Doubt

I was raised to believe. Raised to believe in a church and a gospel that knew all the answers. We used to joke about "Sunday school answers" because it seemed like there were like five things that were the answers to everything.

Read the scriptures.

Pray.

Go to church.

Obey the rules.

Choose the right.


And if you did those things, everything would make sense and turn out fine. Prosperity gospel at it's finest.


What happens when those answers don't make sense anymore? Why would God bless some people but not others? Why would God allow such horrible things to happen around the world? Why would God allow all manners of horror to happen to people who were doing all the "right" things? Why would God care more about who "makes it" to the afterlife instead of what's going on here? Why would God allow racism and sexism and homophobia and hate crimes and genocide and poverty and abuse and addiction and war? Why on earth weren't churches leading the way in stopping these things? Was God racist? Was God sexist? Was God really only willing to bless a few and leave the rest to wonder if they weren't good enough, righteous enough, favored enough, praying hard enough, or doing enough of the checklist items? Was God really okay watching so many people despair and run harder in an effort to make the "blessed" list? Was it really God who answered a prayer about lost car keys but not the prayer of a parent praying for the safe return of their child?


I don't know.


Sixteen years after I first started to ask these questions, I still don't know the answers.


What I do know is that allowing myself to doubt and allowing myself to ask questions brought....well...more questions. But it also brought peace in the not knowing. I'm okay not knowing. Which is kind of blasphemous to my twenty-something self that thought I had to know. That was taught that I had to know. I had to be able to testify of things that, quite honestly, I simply couldn't. That set out to find answers so that I could know and just found more questions.

Provided material
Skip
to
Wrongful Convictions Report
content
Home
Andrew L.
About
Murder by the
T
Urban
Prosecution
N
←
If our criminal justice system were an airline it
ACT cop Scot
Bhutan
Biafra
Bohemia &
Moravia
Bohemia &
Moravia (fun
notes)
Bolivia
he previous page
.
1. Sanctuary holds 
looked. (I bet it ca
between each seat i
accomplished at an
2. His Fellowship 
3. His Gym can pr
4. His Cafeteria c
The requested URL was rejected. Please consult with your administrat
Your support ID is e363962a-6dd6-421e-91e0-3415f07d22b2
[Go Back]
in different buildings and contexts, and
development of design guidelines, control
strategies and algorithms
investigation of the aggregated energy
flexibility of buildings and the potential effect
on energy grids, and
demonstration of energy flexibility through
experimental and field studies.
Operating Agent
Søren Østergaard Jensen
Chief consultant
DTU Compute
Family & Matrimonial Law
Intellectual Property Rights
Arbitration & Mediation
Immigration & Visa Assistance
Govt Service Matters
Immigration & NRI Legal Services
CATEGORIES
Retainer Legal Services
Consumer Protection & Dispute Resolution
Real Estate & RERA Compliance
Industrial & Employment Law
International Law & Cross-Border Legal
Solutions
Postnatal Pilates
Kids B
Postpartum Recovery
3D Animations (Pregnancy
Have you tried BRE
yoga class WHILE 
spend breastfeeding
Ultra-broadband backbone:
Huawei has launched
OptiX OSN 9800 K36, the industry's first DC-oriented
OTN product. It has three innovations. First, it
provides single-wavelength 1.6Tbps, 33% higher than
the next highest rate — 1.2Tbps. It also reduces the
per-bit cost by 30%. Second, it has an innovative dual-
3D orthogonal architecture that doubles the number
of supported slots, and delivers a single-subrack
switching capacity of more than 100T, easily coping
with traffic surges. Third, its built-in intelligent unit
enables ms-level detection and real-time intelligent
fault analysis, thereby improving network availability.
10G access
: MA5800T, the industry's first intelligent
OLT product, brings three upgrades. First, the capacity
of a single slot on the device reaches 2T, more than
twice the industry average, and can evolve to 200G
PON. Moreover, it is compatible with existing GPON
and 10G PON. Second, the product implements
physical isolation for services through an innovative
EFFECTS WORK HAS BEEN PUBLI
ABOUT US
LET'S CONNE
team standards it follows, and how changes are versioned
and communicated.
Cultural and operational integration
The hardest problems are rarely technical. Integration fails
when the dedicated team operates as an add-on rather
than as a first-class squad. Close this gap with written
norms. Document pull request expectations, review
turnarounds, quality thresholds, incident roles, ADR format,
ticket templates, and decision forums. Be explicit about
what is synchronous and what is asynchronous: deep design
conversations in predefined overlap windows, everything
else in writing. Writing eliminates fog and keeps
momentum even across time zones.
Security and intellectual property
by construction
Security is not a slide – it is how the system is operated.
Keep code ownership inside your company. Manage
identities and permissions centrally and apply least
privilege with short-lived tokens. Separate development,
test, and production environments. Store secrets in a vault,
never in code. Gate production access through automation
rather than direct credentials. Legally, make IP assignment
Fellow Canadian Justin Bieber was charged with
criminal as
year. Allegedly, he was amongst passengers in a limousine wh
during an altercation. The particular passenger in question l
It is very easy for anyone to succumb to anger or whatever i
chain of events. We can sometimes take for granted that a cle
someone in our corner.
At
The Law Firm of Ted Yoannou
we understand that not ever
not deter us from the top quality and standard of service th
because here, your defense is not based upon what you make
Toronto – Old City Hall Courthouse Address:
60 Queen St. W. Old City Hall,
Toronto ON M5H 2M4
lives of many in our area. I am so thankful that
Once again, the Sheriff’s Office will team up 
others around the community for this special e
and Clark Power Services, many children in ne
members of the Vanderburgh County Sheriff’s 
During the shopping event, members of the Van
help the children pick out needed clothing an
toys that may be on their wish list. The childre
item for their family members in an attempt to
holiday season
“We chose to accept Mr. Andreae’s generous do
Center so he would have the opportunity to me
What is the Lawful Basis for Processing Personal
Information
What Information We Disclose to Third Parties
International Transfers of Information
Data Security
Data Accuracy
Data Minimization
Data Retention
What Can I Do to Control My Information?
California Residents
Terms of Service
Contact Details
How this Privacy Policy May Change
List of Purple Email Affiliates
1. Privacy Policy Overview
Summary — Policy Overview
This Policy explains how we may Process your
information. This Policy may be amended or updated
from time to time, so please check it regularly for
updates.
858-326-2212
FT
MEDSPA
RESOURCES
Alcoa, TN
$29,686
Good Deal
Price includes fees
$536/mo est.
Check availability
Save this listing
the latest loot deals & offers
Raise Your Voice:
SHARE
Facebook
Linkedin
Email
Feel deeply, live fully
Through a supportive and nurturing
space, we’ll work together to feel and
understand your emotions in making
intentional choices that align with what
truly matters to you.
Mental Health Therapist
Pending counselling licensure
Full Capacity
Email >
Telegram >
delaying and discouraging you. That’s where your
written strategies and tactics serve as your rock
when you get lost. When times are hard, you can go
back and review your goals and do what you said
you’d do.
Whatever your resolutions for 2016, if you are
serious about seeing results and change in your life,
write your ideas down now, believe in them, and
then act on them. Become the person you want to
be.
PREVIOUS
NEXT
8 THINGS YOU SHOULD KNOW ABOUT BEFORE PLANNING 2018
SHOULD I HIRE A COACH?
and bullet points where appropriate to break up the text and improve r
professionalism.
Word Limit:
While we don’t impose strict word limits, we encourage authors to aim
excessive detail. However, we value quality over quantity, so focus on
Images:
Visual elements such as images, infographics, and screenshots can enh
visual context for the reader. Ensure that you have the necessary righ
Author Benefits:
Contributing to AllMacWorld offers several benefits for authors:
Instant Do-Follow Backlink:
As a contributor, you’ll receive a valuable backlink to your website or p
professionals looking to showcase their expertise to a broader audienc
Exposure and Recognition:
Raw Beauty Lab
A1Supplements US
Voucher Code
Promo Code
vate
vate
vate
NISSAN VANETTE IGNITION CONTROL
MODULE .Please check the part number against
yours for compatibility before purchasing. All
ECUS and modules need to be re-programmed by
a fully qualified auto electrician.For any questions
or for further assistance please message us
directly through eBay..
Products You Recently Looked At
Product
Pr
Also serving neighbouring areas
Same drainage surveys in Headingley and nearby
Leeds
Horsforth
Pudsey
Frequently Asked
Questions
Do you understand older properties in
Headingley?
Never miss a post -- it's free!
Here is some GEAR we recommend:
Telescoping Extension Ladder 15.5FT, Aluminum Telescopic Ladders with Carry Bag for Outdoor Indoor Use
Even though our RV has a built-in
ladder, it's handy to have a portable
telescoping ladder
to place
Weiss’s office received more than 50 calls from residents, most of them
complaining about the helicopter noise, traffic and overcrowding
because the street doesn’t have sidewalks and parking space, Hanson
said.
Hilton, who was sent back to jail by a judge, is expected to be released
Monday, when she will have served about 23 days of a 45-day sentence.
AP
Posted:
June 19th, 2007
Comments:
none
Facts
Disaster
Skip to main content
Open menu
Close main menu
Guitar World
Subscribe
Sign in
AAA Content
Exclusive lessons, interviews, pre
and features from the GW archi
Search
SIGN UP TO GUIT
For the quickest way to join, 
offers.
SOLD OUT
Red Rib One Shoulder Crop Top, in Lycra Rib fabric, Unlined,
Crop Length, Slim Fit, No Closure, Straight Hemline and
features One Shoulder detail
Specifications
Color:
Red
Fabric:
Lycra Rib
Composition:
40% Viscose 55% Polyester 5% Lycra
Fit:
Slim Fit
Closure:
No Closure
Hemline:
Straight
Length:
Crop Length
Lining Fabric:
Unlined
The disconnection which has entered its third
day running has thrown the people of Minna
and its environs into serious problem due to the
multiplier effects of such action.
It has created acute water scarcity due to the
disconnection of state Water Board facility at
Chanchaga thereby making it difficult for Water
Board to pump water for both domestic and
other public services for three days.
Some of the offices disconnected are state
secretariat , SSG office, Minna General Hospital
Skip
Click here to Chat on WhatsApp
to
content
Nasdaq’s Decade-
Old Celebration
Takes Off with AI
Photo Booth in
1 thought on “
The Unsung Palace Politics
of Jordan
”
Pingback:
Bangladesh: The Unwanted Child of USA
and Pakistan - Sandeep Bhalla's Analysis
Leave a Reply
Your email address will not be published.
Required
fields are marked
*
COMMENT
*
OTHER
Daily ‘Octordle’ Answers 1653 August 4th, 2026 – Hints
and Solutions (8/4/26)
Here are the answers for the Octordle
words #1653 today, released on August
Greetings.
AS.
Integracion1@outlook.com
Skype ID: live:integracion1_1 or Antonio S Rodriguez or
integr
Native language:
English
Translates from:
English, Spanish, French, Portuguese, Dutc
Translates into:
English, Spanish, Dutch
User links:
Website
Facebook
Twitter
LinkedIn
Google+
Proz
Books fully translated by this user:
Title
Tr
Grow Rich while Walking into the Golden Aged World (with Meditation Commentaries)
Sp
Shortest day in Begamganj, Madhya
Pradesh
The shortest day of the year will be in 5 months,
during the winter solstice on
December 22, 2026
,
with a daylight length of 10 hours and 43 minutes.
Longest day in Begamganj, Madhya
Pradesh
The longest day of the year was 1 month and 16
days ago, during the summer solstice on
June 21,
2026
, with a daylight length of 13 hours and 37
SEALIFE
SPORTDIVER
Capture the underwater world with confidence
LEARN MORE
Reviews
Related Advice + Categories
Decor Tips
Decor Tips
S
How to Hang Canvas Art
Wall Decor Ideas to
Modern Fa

Tasks to carry out
1: Please reproduce the whole piece on doubt word for word.
2: Rewrite the records from their first line up to and including the line with "of supported slots, and", swapping "Chief consultant" for "Senior consultant" and leaving everything else unchanged. Give only those lines.

Set of answers
1:
Doubt

I was raised to believe. Raised to believe in a church and a gospel that knew all the answers. We used to joke about "Sunday school answers" because it seemed like there were like five things that were the answers to everything.

Read the scriptures.

Pray.

Go to church.

Obey the rules.

Choose the right.


And if you did those things, everything would make sense and turn out fine. Prosperity gospel at it's finest.


What happens when those answers don't make sense anymore? Why would God bless some people but not others? Why would God allow such horrible things to happen around the world? Why would God allow all manners of horror to happen to people who were doing all the "right" things? Why would God care more about who "makes it" to the afterlife instead of what's going on here? Why would God allow racism and sexism and homophobia and hate crimes and genocide and poverty and abuse and addiction and war? Why on earth weren't churches leading the way in stopping these things? Was God racist? Was God sexist? Was God really only willing to bless a few and leave the rest to wonder if they weren't good enough, righteous enough, favored enough, praying hard enough, or doing enough of the checklist items? Was God really okay watching so many people despair and run harder in an effort to make the "blessed" list? Was it really God who answered a prayer about lost car keys but not the prayer of a parent praying for the safe return of their child?


I don't know.


Sixteen years after I first started to ask these questions, I still don't know the answers.


What I do know is that allowing myself to doubt and allowing myself to ask questions brought....well...more questions. But it also brought peace in the not knowing. I'm okay not knowing. Which is kind of blasphemous to my twenty-something self that thought I had to know. That was taught that I had to know. I had to be able to testify of things that, quite honestly, I simply couldn't. That set out to find answers so that I could know and just found more questions.

2:
Skip
to
Wrongful Convictions Report
content
Home
Andrew L.
About
Murder by the
T
Urban
Prosecution
N
←
If our criminal justice system were an airline it
ACT cop Scot
Bhutan
Biafra
Bohemia &
Moravia
Bohemia &
Moravia (fun
notes)
Bolivia
he previous page
.
1. Sanctuary holds 
looked. (I bet it ca
between each seat i
accomplished at an
2. His Fellowship 
3. His Gym can pr
4. His Cafeteria c
The requested URL was rejected. Please consult with your administrat
Your support ID is e363962a-6dd6-421e-91e0-3415f07d22b2
[Go Back]
in different buildings and contexts, and
development of design guidelines, control
strategies and algorithms
investigation of the aggregated energy
flexibility of buildings and the potential effect
on energy grids, and
demonstration of energy flexibility through
experimental and field studies.
Operating Agent
Søren Østergaard Jensen
Senior consultant
DTU Compute
Family & Matrimonial Law
Intellectual Property Rights
Arbitration & Mediation
Immigration & Visa Assistance
Govt Service Matters
Immigration & NRI Legal Services
CATEGORIES
Retainer Legal Services
Consumer Protection & Dispute Resolution
Real Estate & RERA Compliance
Industrial & Employment Law
International Law & Cross-Border Legal
Solutions
Postnatal Pilates
Kids B
Postpartum Recovery
3D Animations (Pregnancy
Have you tried BRE
yoga class WHILE 
spend breastfeeding
Ultra-broadband backbone:
Huawei has launched
OptiX OSN 9800 K36, the industry's first DC-oriented
OTN product. It has three innovations. First, it
provides single-wavelength 1.6Tbps, 33% higher than
the next highest rate — 1.2Tbps. It also reduces the
per-bit cost by 30%. Second, it has an innovative dual-
3D orthogonal architecture that doubles the number
of supported slots, and delivers a single-subrack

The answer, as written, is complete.